Up-to-date information can be found elsewhere in Te Ara.

KING COUNTRY REGION

Contents


Growth of Settlement

The construction of the Main Trunk railway provided the initial impetus to the settlement of the region. Europeans, especially missionaries, had appeared on the fringes of the region in the earliest period of settlement. The Wesleyans were established at Kawhia Harbour in 1834 and at Arapae (near Piopio) in 1843, and at this period prosperous Maori farms were established north of Otorohanga. As a result of the Maori Wars, most of this prosperity was destroyed and in 1864 the boundaries of the King Country were drawn, prohibiting white settlement south of Te Awamutu. The prohibition was lifted in 1885 and two years later Te Kuiti became the railhead. From that time until after the First World War, European settlement pushed southwards, eventually linking with pioneer farms established along the Main Trunk in the valley of the Rangitikei and towards Ohakune and with those which had been established along the Stratford-Whangamomona route.

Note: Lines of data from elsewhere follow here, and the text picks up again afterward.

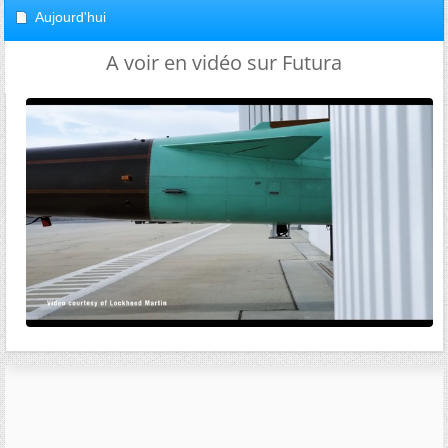
Aujourd'hui
A voir en vidéo sur Futura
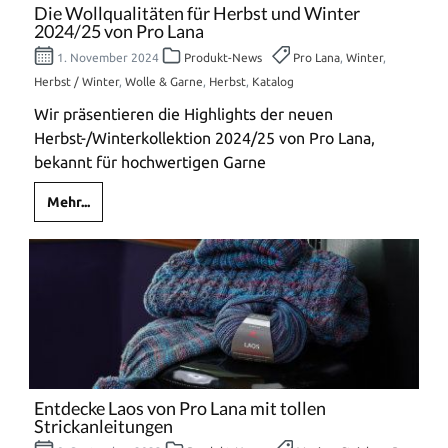
Die Wollqualitäten für Herbst und Winter
2024/25 von Pro Lana
1. November 2024
Produkt-News
Pro Lana
,
Winter
,
Herbst / Winter
,
Wolle & Garne
,
Herbst
,
Katalog
Wir präsentieren die Highlights der neuen
Herbst-/Winterkollektion 2024/25 von Pro Lana,
bekannt für hochwertigen Garne
Mehr...
Entdecke Laos von Pro Lana mit tollen
Strickanleitungen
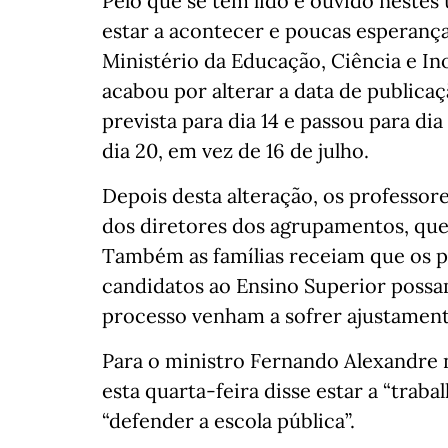
Pelo que se tem lido e ouvido nestes
estar a acontecer e poucas esperança
Ministério da Educação, Ciência e In
acabou por alterar a data de publicaç
prevista para dia 14 e passou para dia
dia 20, em vez de 16 de julho.
Depois desta alteração, os professo
dos diretores dos agrupamentos, que 
Também as famílias receiam que os p
candidatos ao Ensino Superior possam
processo venham a sofrer ajustament
Para o ministro Fernando Alexandre n
esta quarta-feira disse estar a “traba
“defender a escola pública”.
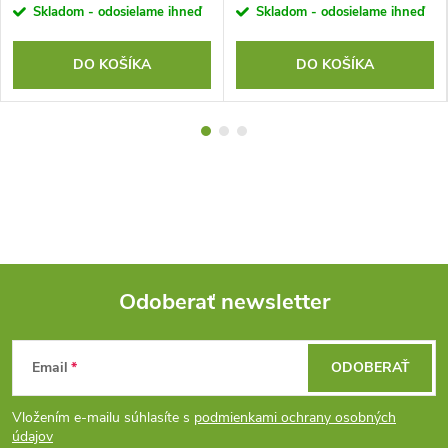
Skladom - odosielame ihneď
Skladom - odosielame ihneď
DO KOŠÍKA
DO KOŠÍKA
Odoberať newsletter
Z
Email
ODOBERAŤ
á
Vložením e-mailu súhlasíte s
podmienkami ochrany osobných
p
údajov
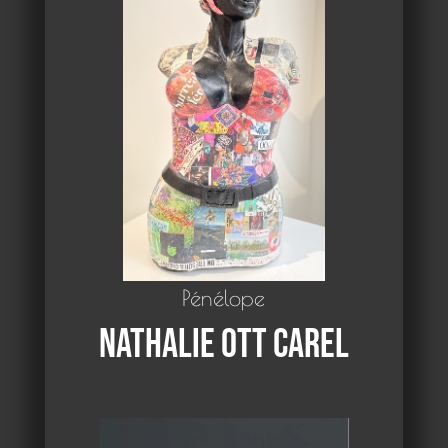
Pénélope
Nathalie Ott Carel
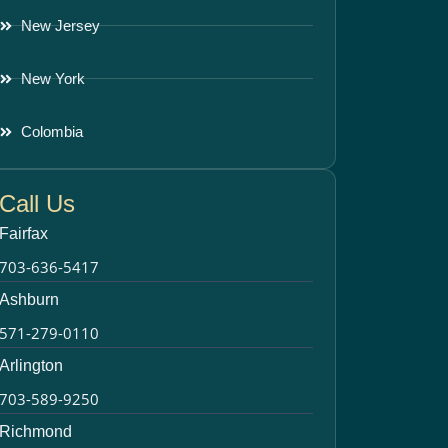
New Jersey
New York
Colombia
Call Us
Fairfax
703-636-5417
Ashburn
571-279-0110
Arlington
703-589-9250
Richmond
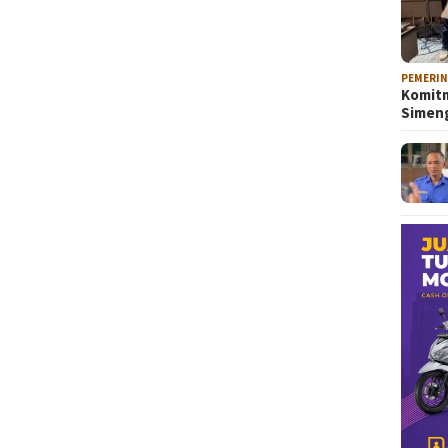
PEMERI
Komitm
Sime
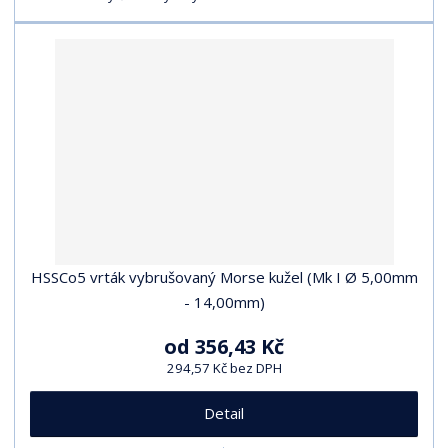
HSSCo5 vrták vybrušovaný Morse kužel (Mk I Ø 5,00mm
- 14,00mm)
od
356,43 Kč
294,57 Kč bez DPH
Detail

In 1911, three years after the completion of the Main Trunk, the total population numbered only 15,043 and Te Kuiti and Taumarunui each had few more than 1,000 people. By 1936 the population had doubled, both in the rural and in urban areas, but in the following 15 years the rural population increased by only 167 persons. These general figures obscure a number of divergent trends. The population of the dairying areas, as represented by Otorohanga County, continued to increase (by 700 persons) and the more favoured ridings of Clifton County increased slightly or maintained their population. In Waitomo County the population of the Tangitu riding increased by 633, the Mahoenui riding by 190, whilst the population of the Aria and Awakino ridings decreased by 268 and 305. The total population, both of Ohura and of Whangamomona counties, fell by 273 and 500. It was in Whangamomona that the most spectacular and therefore the most memorable setbacks to pioneering ambitions occurred, as is evidenced by the case of Aotuhia.